_TASK DESCRIPTION_
Each line in the entries that has the word "combination" has to be copied.

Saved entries
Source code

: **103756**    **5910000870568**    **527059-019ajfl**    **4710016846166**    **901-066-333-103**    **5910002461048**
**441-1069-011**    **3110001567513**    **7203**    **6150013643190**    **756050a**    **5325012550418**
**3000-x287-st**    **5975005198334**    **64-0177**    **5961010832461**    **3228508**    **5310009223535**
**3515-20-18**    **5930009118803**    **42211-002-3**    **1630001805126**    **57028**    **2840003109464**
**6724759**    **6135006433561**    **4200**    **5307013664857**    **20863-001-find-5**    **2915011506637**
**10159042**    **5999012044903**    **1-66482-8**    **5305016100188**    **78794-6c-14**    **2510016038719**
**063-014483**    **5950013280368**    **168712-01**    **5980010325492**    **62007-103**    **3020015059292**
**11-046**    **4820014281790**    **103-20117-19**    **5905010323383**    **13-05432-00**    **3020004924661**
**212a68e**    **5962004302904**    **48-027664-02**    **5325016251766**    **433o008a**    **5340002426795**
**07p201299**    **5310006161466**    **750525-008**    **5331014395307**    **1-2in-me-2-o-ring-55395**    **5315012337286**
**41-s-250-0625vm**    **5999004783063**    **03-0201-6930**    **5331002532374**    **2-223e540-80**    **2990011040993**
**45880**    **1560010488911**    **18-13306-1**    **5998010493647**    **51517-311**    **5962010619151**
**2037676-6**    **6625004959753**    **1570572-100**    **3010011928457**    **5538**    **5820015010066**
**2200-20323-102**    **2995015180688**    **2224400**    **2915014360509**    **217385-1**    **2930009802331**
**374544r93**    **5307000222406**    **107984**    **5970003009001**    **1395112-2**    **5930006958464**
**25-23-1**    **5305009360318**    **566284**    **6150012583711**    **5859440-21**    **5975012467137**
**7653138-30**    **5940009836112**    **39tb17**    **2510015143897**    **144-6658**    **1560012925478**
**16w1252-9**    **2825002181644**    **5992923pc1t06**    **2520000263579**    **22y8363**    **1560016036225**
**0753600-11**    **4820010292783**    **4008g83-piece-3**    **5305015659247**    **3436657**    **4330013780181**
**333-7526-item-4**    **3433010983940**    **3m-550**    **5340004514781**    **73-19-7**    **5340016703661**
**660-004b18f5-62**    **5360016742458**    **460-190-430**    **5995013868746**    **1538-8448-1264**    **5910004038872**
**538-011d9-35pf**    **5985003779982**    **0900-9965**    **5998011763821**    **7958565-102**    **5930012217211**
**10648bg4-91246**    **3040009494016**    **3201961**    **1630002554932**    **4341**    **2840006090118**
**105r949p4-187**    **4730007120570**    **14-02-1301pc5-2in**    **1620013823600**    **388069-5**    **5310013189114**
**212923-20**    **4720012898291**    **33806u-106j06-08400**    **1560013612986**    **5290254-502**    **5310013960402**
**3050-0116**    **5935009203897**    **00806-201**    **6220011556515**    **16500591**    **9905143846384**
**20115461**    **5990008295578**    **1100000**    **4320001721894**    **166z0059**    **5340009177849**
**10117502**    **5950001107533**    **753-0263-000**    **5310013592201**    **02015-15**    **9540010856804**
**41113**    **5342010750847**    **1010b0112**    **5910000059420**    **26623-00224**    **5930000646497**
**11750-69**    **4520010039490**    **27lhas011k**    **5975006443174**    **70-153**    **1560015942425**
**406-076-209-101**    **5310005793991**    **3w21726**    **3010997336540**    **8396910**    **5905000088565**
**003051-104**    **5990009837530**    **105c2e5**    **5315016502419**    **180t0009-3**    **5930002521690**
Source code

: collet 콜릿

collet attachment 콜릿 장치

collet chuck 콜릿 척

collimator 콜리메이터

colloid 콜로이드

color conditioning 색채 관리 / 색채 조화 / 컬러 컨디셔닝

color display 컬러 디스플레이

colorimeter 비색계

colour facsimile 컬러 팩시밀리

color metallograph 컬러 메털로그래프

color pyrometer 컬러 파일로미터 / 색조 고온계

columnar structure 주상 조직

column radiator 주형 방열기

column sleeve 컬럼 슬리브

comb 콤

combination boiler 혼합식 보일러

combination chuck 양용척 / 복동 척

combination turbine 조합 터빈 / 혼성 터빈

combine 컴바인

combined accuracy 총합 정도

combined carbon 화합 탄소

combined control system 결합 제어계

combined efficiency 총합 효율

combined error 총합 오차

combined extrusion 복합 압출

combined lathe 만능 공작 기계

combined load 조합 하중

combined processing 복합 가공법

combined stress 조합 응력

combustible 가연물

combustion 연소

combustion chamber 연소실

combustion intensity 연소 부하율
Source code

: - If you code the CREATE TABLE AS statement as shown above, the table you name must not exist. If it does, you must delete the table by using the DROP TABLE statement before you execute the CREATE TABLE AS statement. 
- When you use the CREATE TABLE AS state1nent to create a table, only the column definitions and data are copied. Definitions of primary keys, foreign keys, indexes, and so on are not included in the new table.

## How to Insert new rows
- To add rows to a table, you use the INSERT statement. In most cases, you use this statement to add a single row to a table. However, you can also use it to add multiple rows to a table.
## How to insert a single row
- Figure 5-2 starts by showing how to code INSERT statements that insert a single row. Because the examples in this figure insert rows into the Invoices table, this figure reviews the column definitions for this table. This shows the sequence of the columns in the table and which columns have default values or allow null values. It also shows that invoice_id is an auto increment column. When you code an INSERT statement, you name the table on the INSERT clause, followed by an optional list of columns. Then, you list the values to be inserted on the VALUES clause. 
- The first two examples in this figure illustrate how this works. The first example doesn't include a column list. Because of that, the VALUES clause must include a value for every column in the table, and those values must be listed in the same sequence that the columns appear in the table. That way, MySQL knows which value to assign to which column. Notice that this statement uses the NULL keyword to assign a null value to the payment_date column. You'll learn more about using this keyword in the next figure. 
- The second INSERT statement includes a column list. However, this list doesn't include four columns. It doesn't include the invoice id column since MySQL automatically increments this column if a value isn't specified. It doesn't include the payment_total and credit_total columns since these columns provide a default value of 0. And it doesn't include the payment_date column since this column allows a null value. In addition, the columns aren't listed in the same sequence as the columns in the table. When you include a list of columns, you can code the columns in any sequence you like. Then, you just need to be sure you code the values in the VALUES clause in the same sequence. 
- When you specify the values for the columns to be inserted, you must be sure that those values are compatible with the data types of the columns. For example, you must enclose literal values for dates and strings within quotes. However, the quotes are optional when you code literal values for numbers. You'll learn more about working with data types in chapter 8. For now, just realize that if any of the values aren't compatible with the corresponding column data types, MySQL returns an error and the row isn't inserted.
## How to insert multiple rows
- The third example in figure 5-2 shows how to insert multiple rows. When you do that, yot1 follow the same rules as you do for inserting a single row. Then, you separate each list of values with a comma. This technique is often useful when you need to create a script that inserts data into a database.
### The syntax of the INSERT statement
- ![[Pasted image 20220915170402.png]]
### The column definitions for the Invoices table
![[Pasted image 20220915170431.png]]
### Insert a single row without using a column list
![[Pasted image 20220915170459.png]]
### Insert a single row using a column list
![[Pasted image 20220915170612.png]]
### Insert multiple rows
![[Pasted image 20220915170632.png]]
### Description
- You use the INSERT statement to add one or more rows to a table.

_OUTPUT OF THE TASK_
combination boiler 혼합식 보일러
combination chuck 양용척 / 복동 척
combination turbine 조합 터빈 / 혼성 터빈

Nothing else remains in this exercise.